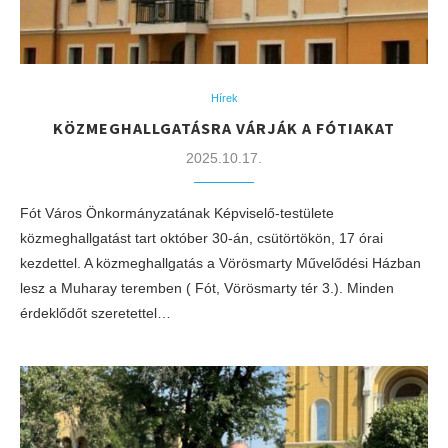
Hírek
KÖZMEGHALLGATÁSRA VÁRJÁK A FÓTIAKAT
2025.10.17.
Fót Város Önkormányzatának Képviselő-testülete
közmeghallgatást tart október 30-án, csütörtökön, 17 órai
kezdettel. A közmeghallgatás a Vörösmarty Művelődési Házban
lesz a Muharay teremben ( Fót, Vörösmarty tér 3.). Minden
érdeklődőt szeretettel…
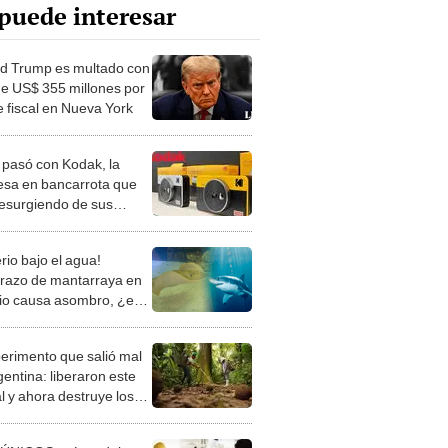
puede interesar
d Trump es multado con
e US$ 355 millones por
e fiscal en Nueva York
pasó con Kodak, la
sa en bancarrota que
resurgiendo de sus
as?
rio bajo el agua!
azo de mantarraya en
io causa asombro, ¿es
 de un tiburón?
perimento que salió mal
gentina: liberaron este
l y ahora destruye los
es milenarios de la
onia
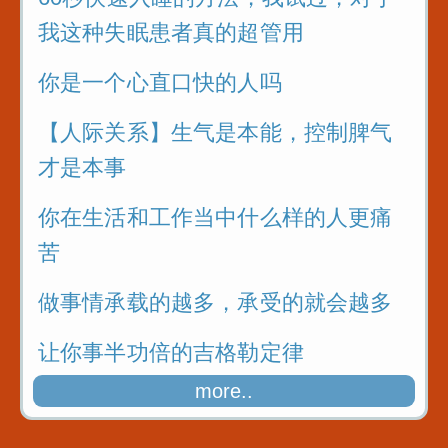
我这种失眠患者真的超管用
你是一个心直口快的人吗
【人际关系】生气是本能，控制脾气
才是本事
你在生活和工作当中什么样的人更痛
苦
做事情承载的越多，承受的就会越多
让你事半功倍的吉格勒定律
more..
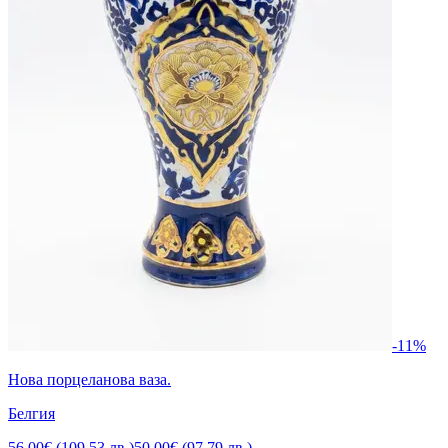
-11%
Нова порцеланова ваза.
Белгия
56,00€ (109,53 лв.)
50,00€ (97,79 лв.)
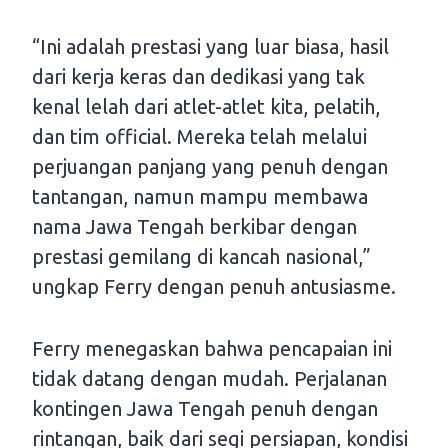
“Ini adalah prestasi yang luar biasa, hasil
dari kerja keras dan dedikasi yang tak
kenal lelah dari atlet-atlet kita, pelatih,
dan tim official. Mereka telah melalui
perjuangan panjang yang penuh dengan
tantangan, namun mampu membawa
nama Jawa Tengah berkibar dengan
prestasi gemilang di kancah nasional,”
ungkap Ferry dengan penuh antusiasme.
Ferry menegaskan bahwa pencapaian ini
tidak datang dengan mudah. Perjalanan
kontingen Jawa Tengah penuh dengan
rintangan, baik dari segi persiapan, kondisi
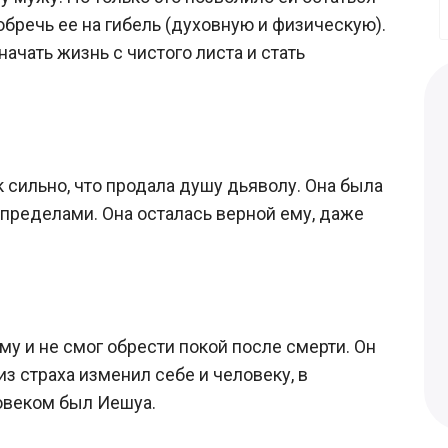
обречь ее на гибель (духовную и физическую).
начать жизнь с чистого листа и стать
 сильно, что продала душу дьяволу. Она была
о пределами. Она осталась верной ему, даже
у и не смог обрести покой после смерти. Он
из страха изменил себе и человеку, в
овеком был Иешуа.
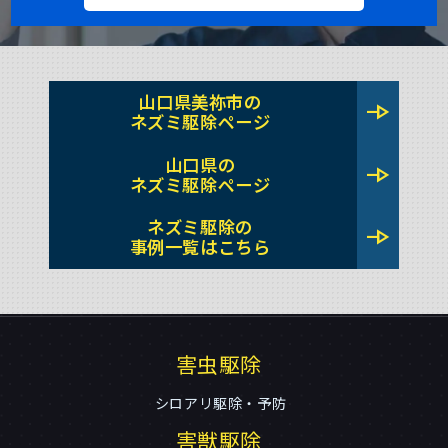
山口県美祢市の
line_end_arrow
ネズミ駆除ページ
山口県の
line_end_arrow
ネズミ駆除ページ
ネズミ駆除の
line_end_arrow
事例一覧はこちら
害虫駆除
シロアリ駆除・予防
害獣駆除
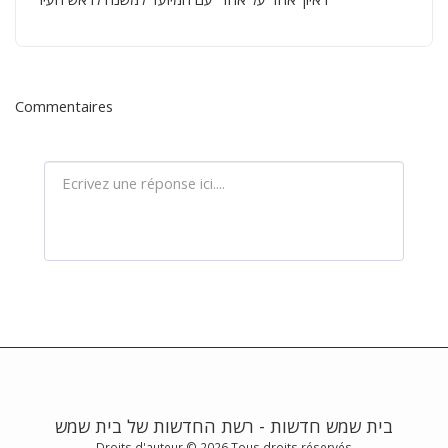
Commentaires
בית שמש חדשות - רשת החדשות של בית שמש
Droits d'auteur © 2026 Tous droits réservés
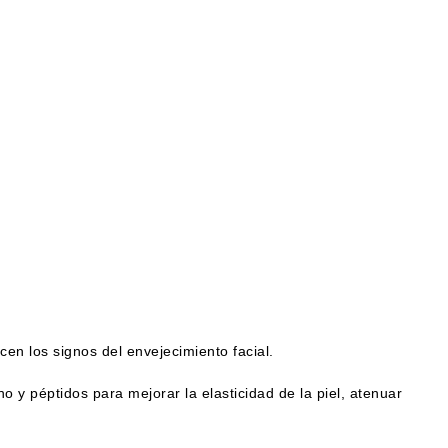
n los signos del envejecimiento facial.
y péptidos para mejorar la elasticidad de la piel, atenuar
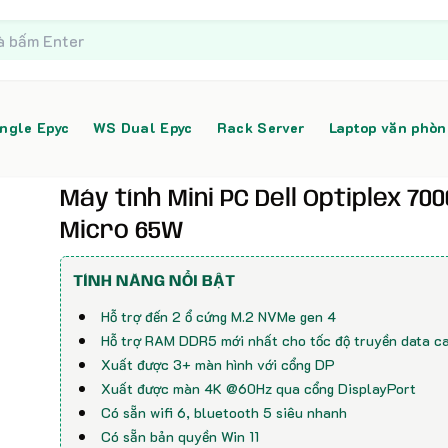
ngle Epyc
WS Dual Epyc
Rack Server
Laptop văn phò
Máy tính Mini PC Dell Optiplex 700
Micro 65W
TÍNH NĂNG NỔI BẬT
Hỗ trợ đến 2 ổ cứng M.2 NVMe gen 4
Hỗ trợ RAM DDR5 mới nhất cho tốc độ truyền data c
Xuất được 3+ màn hình với cổng DP
Xuất được màn 4K @60Hz qua cổng DisplayPort
Có sẵn wifi 6, bluetooth 5 siêu nhanh
Có sẵn bản quyền Win 11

━━━

## What needs to be done
Count the lines in the items above that contain the word "penuh". Give only the number.

## Answer box
3